The AFRICOM Enigma

03/27/2011

By Ed Timperlake

Nathan Hodge has just written an extremely important, well-documented and insightful book on peacekeeping and related adventures.  The book provides insight into the launch of AFRICOM, a key command in the current Libyan operation. His Chapter 10, “Peace Corps on Steroids” describes with great insight and excellent sources, the creation of AFRICOM and should be required reading by all journalists covering the combat actions against Libya.

To steal from the TV show Law and Order — his Chapter 10 is “ripped from the headlines.” Nathan Hodge captures perfectly the mission and focus that was briefed to African leaders justifying the stand up of AFRICOM. “On February 6 2007, President Bush made public his decision to create a new unified command for Africa and directed the Secretary of Defense to have AFRICOM up and running by the end of fiscal year 2008.” President Bush wanted AFRICOM to be a command focused on “soft power.” Essentially, the command’s raison d’Etat was to be humanitarian assistance. Total consultation with African Leaders was promised.

Of course being “weary” of American motives, U.S. teams briefing this new command met with resistance by almost all African leaders. As Nathan Hodge explains, some thought it a “poorly disguised neocolonial scheme.”  He goes on to explain that “U.S Planners seamed to have willfully ignored the continent’s history. ‘It was a complete and total disaster’…briefers kept changing the briefing slides on each stop of the tour.”

To make amends for such a difficult start, “U S officials were careful to always emphasize the ‘preventive’ and ‘nonkinetic’ nature of AFRICOM.” Of course, the US military always reserves the right through accident or bungling to engage in mission creep. And the book correctly claims: a mission creep mentality was evolving. He documents this drift after observing the U.S. Army, actions on the ground and in war games— “What was missing from the planning and scenarios was some notion of balance between military and humanitarian capacity. U.S. Foreign policy in Africa was quietly being militarized, but there was no parallel effort to beef up traditional aid and development efforts.” This is in spite of all public comments made by both the Bush and Obama Administrations.

He goes on to point out in Chapter 10 a huge caution that regardless of stated motives “When the continent was viewed through the lens of preventative security, security became the sole goal.” And no truer prescient words have been written.

This newest command stood up for humanitarian and nonkinetic assistance is now running America’s third 21st Century war through air power against Colonel Quadaffi who is the leader of the sovereign African state of Libya.

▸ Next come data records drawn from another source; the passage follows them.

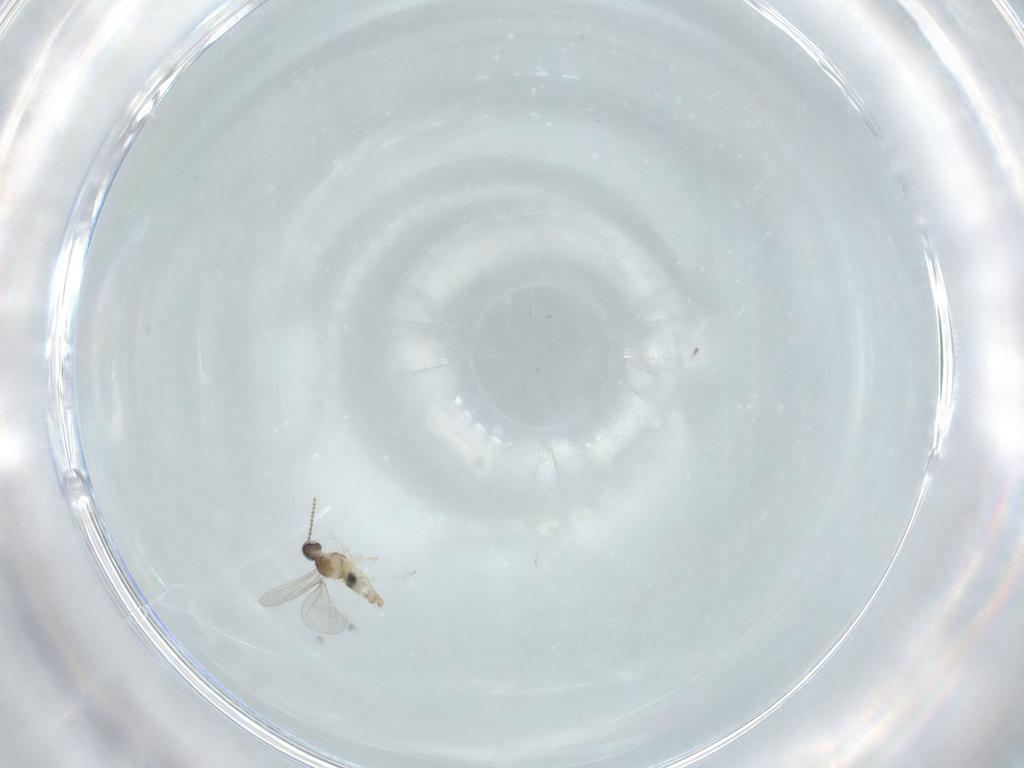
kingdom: Animalia
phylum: Arthropoda
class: Insecta
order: Diptera
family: Cecidomyiidae
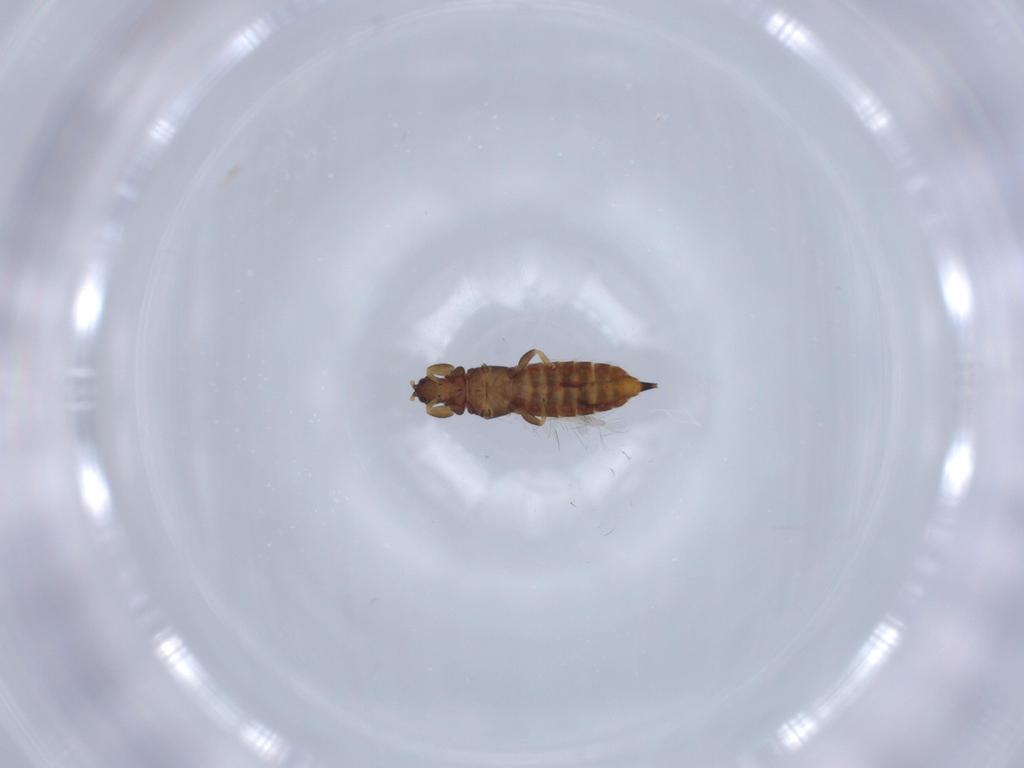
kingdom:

The world has had plenty of evidence that the Libyan leader is as President Bush would say “an evil doer.”  But it took President Obama and his team of Secretary Clinton, Ambassador Rice, and NSC staffer Samantha Power to start a war practically over night. Not since the Tokin Gulf incident has America committed forces to combat in such a “ready fire aim moment.” And remember the combat action contrived off the Vietnam coast at least had the Johnson Administration looking for a “fig leaf” of congressional approval. Tragically, Congress once they approved LBJ’s war eventually cut the money while people were still dying in South Vietnam and Cambodia.

Now almost four decades later the Obama Administration is facing another combat dilemma. It was said by Field Marshall Helmuth von Moltke that “no battle plan ever survives contact with the enemy.” One just has to read Armed Humanitarians, Chapter 10, to see symbolically that AFRICOM’s  stated mission did not survive contact with the current administration.

The other adage (cliché) is “the plan goes out the window when the first round goes down range”—before the first round went down range in the Libyan attack AFRICM was shot by friendly fire before that war began.

Armed Humanitarians, The Rise of The Nation Builders (Bloomsbury USA, 2011).